> _TASK ITEM_: Could you give the number of lines in the entries below that contain the word "article"? Only the number is wanted.

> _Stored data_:
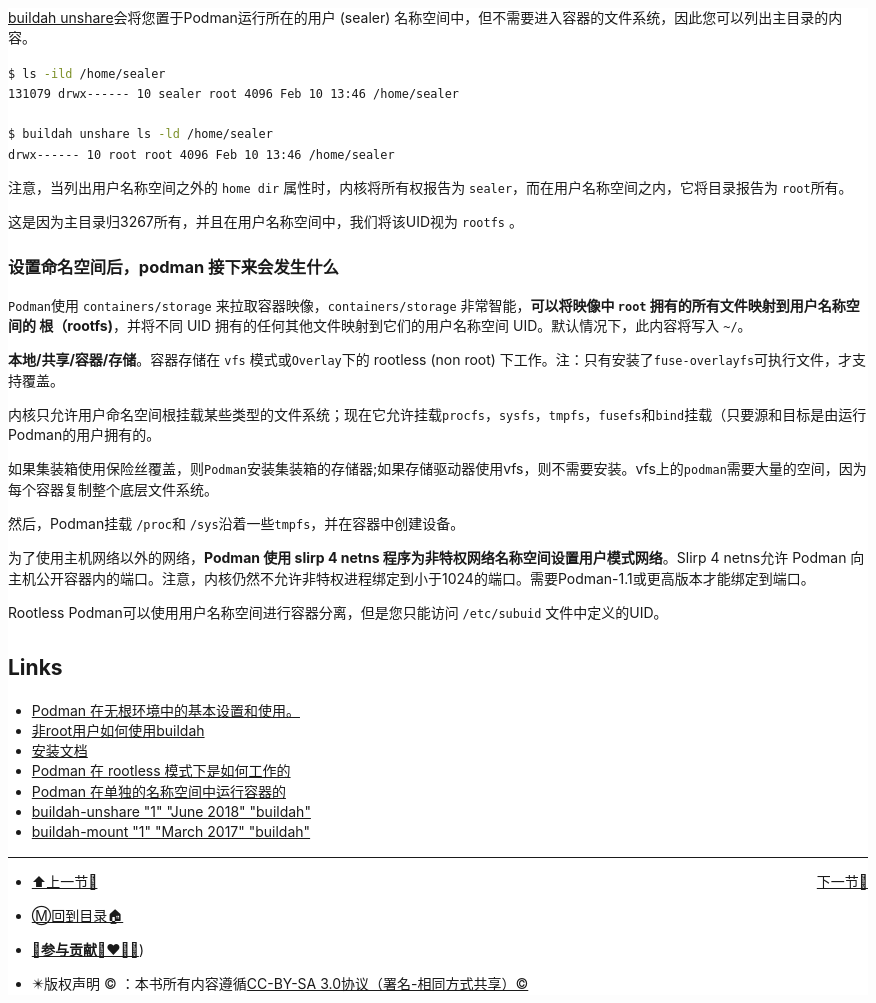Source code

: [buildah unshare](https://github.com/containers/buildah/blob/main/docs/buildah-unshare.1.md)会将您置于Podman运行所在的用户 (sealer) 名称空间中，但不需要进入容器的文件系统，因此您可以列出主目录的内容。

```bash
$ ls -ild /home/sealer 
131079 drwx------ 10 sealer root 4096 Feb 10 13:46 /home/sealer

$ buildah unshare ls -ld /home/sealer 
drwx------ 10 root root 4096 Feb 10 13:46 /home/sealer
```

注意，当列出用户名称空间之外的 `home dir` 属性时，内核将所有权报告为 `sealer`，而在用户名称空间之内，它将目录报告为 `root`所有。

这是因为主目录归3267所有，并且在用户名称空间中，我们将该UID视为 `rootfs` 。



### 设置命名空间后，podman 接下来会发生什么

`Podman`使用 `containers/storage` 来拉取容器映像，`containers/storage` 非常智能，**可以将映像中 `root` 拥有的所有文件映射到用户名称空间的 根（rootfs)**，并将不同 UID 拥有的任何其他文件映射到它们的用户名称空间 UID。默认情况下，此内容将写入 `~/`。

**本地/共享/容器/存储**。容器存储在 `vfs` 模式或`Overlay`下的 rootless (non root) 下工作。注：只有安装了`fuse-overlayfs`可执行文件，才支持覆盖。

内核只允许用户命名空间根挂载某些类型的文件系统；现在它允许挂载`procfs`，`sysfs`，`tmpfs`，`fusefs`和`bind`挂载（只要源和目标是由运行Podman的用户拥有的。

如果集装箱使用保险丝覆盖，则`Podman`安装集装箱的存储器;如果存储驱动器使用vfs，则不需要安装。vfs上的`podman`需要大量的空间，因为每个容器复制整个底层文件系统。

然后，Podman挂载 `/proc`和 `/sys`沿着一些`tmpfs`，并在容器中创建设备。

为了使用主机网络以外的网络，**Podman 使用 slirp 4 netns 程序为非特权网络名称空间设置用户模式网络**。Slirp 4 netns允许 Podman 向主机公开容器内的端口。注意，内核仍然不允许非特权进程绑定到小于1024的端口。需要Podman-1.1或更高版本才能绑定到端口。

Rootless Podman可以使用用户名称空间进行容器分离，但是您只能访问 `/etc/subuid` 文件中定义的UID。





## Links

+ [Podman 在无根环境中的基本设置和使用。](https://github.com/containers/podman/blob/main/docs/tutorials/rootless_tutorial.md)
+ [非root用户如何使用buildah](https://github.com/containers/buildah/issues/2325)
+ [安装文档](https://github.com/containers/buildah/blob/main/install.md)
+ [Podman 在 rootless  模式下是如何工作的](https://opensource.com/article/19/2/how-does-rootless-podman-work)
+ [Podman 在单独的名称空间中运行容器的](https://opensource.com/article/18/12/podman-and-user-namespaces)
+ [buildah-unshare "1" "June 2018" "buildah"](https://github.com/containers/buildah/blob/main/docs/buildah-unshare.1.md)
+ [buildah-mount "1" "March 2017" "buildah"](https://github.com/containers/buildah/blob/main/docs/buildah-mount.1.md)



---

<ul><li><div><a href = '24.md' style='float:left'>⬆️上一节🔗  </a><a href = '26.md' style='float: right'>  ️下一节🔗</a></div></li></ul>

+ [Ⓜ️回到目录🏠](../README.md)

+ [**🫵参与贡献💞❤️‍🔥💖**](https://nsddd.top/archives/contributors))

+ ✴️版权声明 &copy; ：本书所有内容遵循[CC-BY-SA 3.0协议（署名-相同方式共享）&copy;](http://zh.wikipedia.org/wiki/Wikipedia:CC-by-sa-3.0协议文本)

> _OUTPUT OF THE EXERCISE_: 2